WHAT THIS TASK INVOLVES →
Begin with the first line below and retype each line exactly through the line containing "X210056140Y-115101852D01*". Any pictures are to be left out.

*** DATA EXCERPTS Section Begins ***

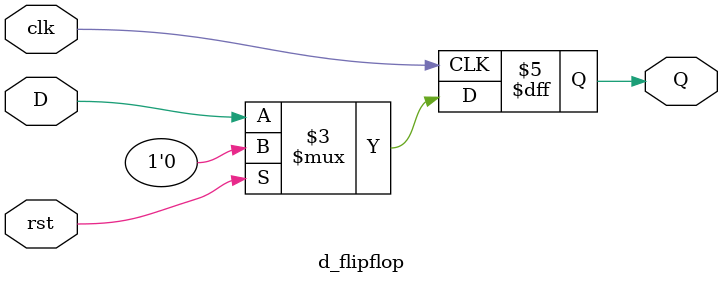
<source format=v>
`timescale 1ns / 1ps
module d_flipflop(
input clk,
input rst,
input D,
output reg Q
);
always @(posedge clk) begin
if (rst) Q <= 1'b0;
else Q <= D;
end
endmodule

</source>
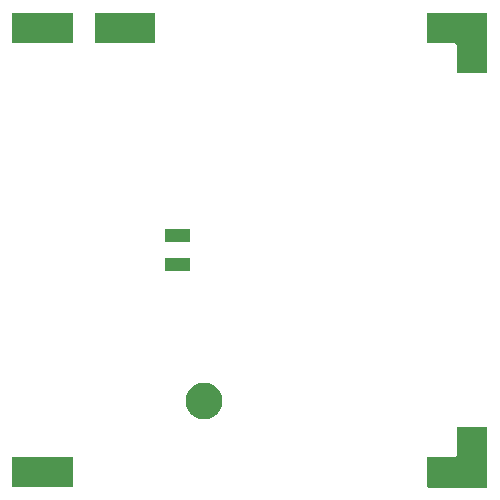
<source format=gbr>
G04 #@! TF.GenerationSoftware,KiCad,Pcbnew,(5.1.4)-1*
G04 #@! TF.CreationDate,2019-10-10T18:52:02+02:00*
G04 #@! TF.ProjectId,SideRight,53696465-5269-4676-9874-2e6b69636164,rev?*
G04 #@! TF.SameCoordinates,Original*
G04 #@! TF.FileFunction,Soldermask,Bot*
G04 #@! TF.FilePolarity,Negative*
%FSLAX46Y46*%
G04 Gerber Fmt 4.6, Leading zero omitted, Abs format (unit mm)*
G04 Created by KiCad (PCBNEW (5.1.4)-1) date 2019-10-10 18:52:02*
%MOMM*%
%LPD*%
G04 APERTURE LIST*
%ADD10C,0.100000*%
G04 APERTURE END LIST*
D10*
G36*
X215059999Y-109999737D02*
G01*
X215069608Y-110002652D01*
X215078472Y-110007390D01*
X215086237Y-110013763D01*
X215092610Y-110021528D01*
X215097348Y-110030392D01*
X215100263Y-110040001D01*
X215101852Y-110056140D01*
X215101852Y-115043860D01*
X215100263Y-115059999D01*
X215097348Y-115069608D01*
X215092610Y-115078472D01*
X215086237Y-115086237D01*
X215078472Y-115092610D01*
X215069608Y-115097348D01*
X215059999Y-115100263D01*
X215043860Y-115101852D01*
X210056140Y-115101852D01*
X210040001Y-115100263D01*
X210030392Y-115097348D01*
X210021528Y-115092610D01*
X210013763Y-115086237D01*
X210007390Y-115078472D01*
X210002652Y-115069608D01*
X209999737Y-115059999D01*
X209998148Y-115043860D01*
X209998148Y-112556140D01*
X209999737Y-112540001D01*
X210002652Y-112530392D01*
X210007390Y-112521528D01*
X210013763Y-112513763D01*
X210021528Y-112507390D01*
X210030392Y-112502652D01*
X210040001Y-112499737D01*
X210056140Y-112498148D01*
X212373149Y-112498148D01*
X212397535Y-112495746D01*
X212420984Y-112488633D01*
X212442595Y-112477082D01*
X212461537Y-112461537D01*
X212477082Y-112442595D01*
X212488633Y-112420984D01*
X212495746Y-112397535D01*
X212498148Y-112373149D01*
X212498148Y-110056140D01*
X212499737Y-110040001D01*
X212502652Y-110030392D01*
X212507390Y-110021528D01*
X212513763Y-110013763D01*
X212521528Y-110007390D01*
X212530392Y-110002652D01*
X212540001Y-109999737D01*
X212556140Y-109998148D01*
X215043860Y-109998148D01*
X215059999Y-109999737D01*
X215059999Y-109999737D01*
G37*
G36*
X180001000Y-115101000D02*
G01*
X174899000Y-115101000D01*
X174899000Y-112499000D01*
X180001000Y-112499000D01*
X180001000Y-115101000D01*
X180001000Y-115101000D01*
G37*
G36*
X191422585Y-106248802D02*
G01*
X191572410Y-106278604D01*
X191854674Y-106395521D01*
X192108705Y-106565259D01*
X192324741Y-106781295D01*
X192494479Y-107035326D01*
X192611396Y-107317590D01*
X192671000Y-107617240D01*
X192671000Y-107922760D01*
X192611396Y-108222410D01*
X192494479Y-108504674D01*
X192324741Y-108758705D01*
X192108705Y-108974741D01*
X191854674Y-109144479D01*
X191572410Y-109261396D01*
X191422585Y-109291198D01*
X191272761Y-109321000D01*
X190967239Y-109321000D01*
X190817415Y-109291198D01*
X190667590Y-109261396D01*
X190385326Y-109144479D01*
X190131295Y-108974741D01*
X189915259Y-108758705D01*
X189745521Y-108504674D01*
X189628604Y-108222410D01*
X189569000Y-107922760D01*
X189569000Y-107617240D01*
X189628604Y-107317590D01*
X189745521Y-107035326D01*
X189915259Y-106781295D01*
X190131295Y-106565259D01*
X190385326Y-106395521D01*
X190667590Y-106278604D01*
X190817415Y-106248802D01*
X190967239Y-106219000D01*
X191272761Y-106219000D01*
X191422585Y-106248802D01*
X191422585Y-106248802D01*
G37*
G36*
X189941000Y-96811000D02*
G01*
X187839000Y-96811000D01*
X187839000Y-95709000D01*
X189941000Y-95709000D01*
X189941000Y-96811000D01*
X189941000Y-96811000D01*
G37*
G36*
X189941000Y-94291000D02*
G01*
X187839000Y-94291000D01*
X187839000Y-93189000D01*
X189941000Y-93189000D01*
X189941000Y-94291000D01*
X189941000Y-94291000D01*
G37*
G36*
X215059999Y-74899737D02*
G01*
X215069608Y-74902652D01*
X215078472Y-74907390D01*
X215086237Y-74913763D01*
X215092610Y-74921528D01*
X215097348Y-74930392D01*
X215100263Y-74940001D01*
X215101852Y-74956140D01*
X215101852Y-79943860D01*
X215100263Y-79959999D01*
X215097348Y-79969608D01*
X215092610Y-79978472D01*
X215086237Y-79986237D01*
X215078472Y-79992610D01*
X215069608Y-79997348D01*
X215059999Y-80000263D01*
X215043860Y-80001852D01*
X212556140Y-80001852D01*
X212540001Y-80000263D01*
X212530392Y-79997348D01*
X212521528Y-79992610D01*
X212513763Y-79986237D01*
X212507390Y-79978472D01*
X212502652Y-79969608D01*
X212499737Y-79959999D01*
X212498148Y-79943860D01*
X212498148Y-77626851D01*
X212495746Y-77602465D01*
X212488633Y-77579016D01*
X212477082Y-77557405D01*
X212461537Y-77538463D01*
X212442595Y-77522918D01*
X212420984Y-77511367D01*
X212397535Y-77504254D01*
X212373149Y-77501852D01*
X210056140Y-77501852D01*
X210040001Y-77500263D01*
X210030392Y-77497348D01*
X210021528Y-77492610D01*
X210013763Y-77486237D01*
X210007390Y-77478472D01*
X210002652Y-77469608D01*
X209999737Y-77459999D01*
X209998148Y-77443860D01*
X209998148Y-74956140D01*
X209999737Y-74940001D01*
X210002652Y-74930392D01*
X210007390Y-74921528D01*
X210013763Y-74913763D01*
X210021528Y-74907390D01*
X210030392Y-74902652D01*
X210040001Y-74899737D01*
X210056140Y-74898148D01*
X215043860Y-74898148D01*
X215059999Y-74899737D01*
X215059999Y-74899737D01*
G37*
G36*
X187001000Y-77501000D02*
G01*
X181899000Y-77501000D01*
X181899000Y-74899000D01*
X187001000Y-74899000D01*
X187001000Y-77501000D01*
X187001000Y-77501000D01*
G37*
G36*
X180001000Y-77501000D02*
G01*
X174899000Y-77501000D01*
X174899000Y-74899000D01*
X180001000Y-74899000D01*
X180001000Y-77501000D01*
X180001000Y-77501000D01*
G37*
M02*

</source>
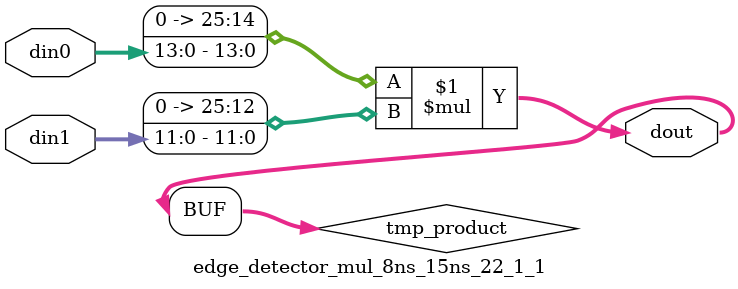
<source format=v>

`timescale 1 ns / 1 ps

  module edge_detector_mul_8ns_15ns_22_1_1(din0, din1, dout);
parameter ID = 1;
parameter NUM_STAGE = 0;
parameter din0_WIDTH = 14;
parameter din1_WIDTH = 12;
parameter dout_WIDTH = 26;

input [din0_WIDTH - 1 : 0] din0; 
input [din1_WIDTH - 1 : 0] din1; 
output [dout_WIDTH - 1 : 0] dout;

wire signed [dout_WIDTH - 1 : 0] tmp_product;










assign tmp_product = $signed({1'b0, din0}) * $signed({1'b0, din1});











assign dout = tmp_product;







endmodule

</source>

*** DATA EXCERPTS Section Ends ***

ANSWER BOX →
<source format=v>
`timescale 1ns / 1ps
module d_flipflop(
input clk,
input rst,
input D,
output reg Q
);
always @(posedge clk) begin
if (rst) Q <= 1'b0;
else Q <= D;
end
endmodule

</source>
<source format=gbr>
G04 #@! TF.GenerationSoftware,KiCad,Pcbnew,(5.1.4)-1*
G04 #@! TF.CreationDate,2019-10-10T18:52:02+02:00*
G04 #@! TF.ProjectId,SideRight,53696465-5269-4676-9874-2e6b69636164,rev?*
G04 #@! TF.SameCoordinates,Original*
G04 #@! TF.FileFunction,Soldermask,Bot*
G04 #@! TF.FilePolarity,Negative*
%FSLAX46Y46*%
G04 Gerber Fmt 4.6, Leading zero omitted, Abs format (unit mm)*
G04 Created by KiCad (PCBNEW (5.1.4)-1) date 2019-10-10 18:52:02*
%MOMM*%
%LPD*%
G04 APERTURE LIST*
%ADD10C,0.100000*%
G04 APERTURE END LIST*
D10*
G36*
X215059999Y-109999737D02*
G01*
X215069608Y-110002652D01*
X215078472Y-110007390D01*
X215086237Y-110013763D01*
X215092610Y-110021528D01*
X215097348Y-110030392D01*
X215100263Y-110040001D01*
X215101852Y-110056140D01*
X215101852Y-115043860D01*
X215100263Y-115059999D01*
X215097348Y-115069608D01*
X215092610Y-115078472D01*
X215086237Y-115086237D01*
X215078472Y-115092610D01*
X215069608Y-115097348D01*
X215059999Y-115100263D01*
X215043860Y-115101852D01*
X210056140Y-115101852D01*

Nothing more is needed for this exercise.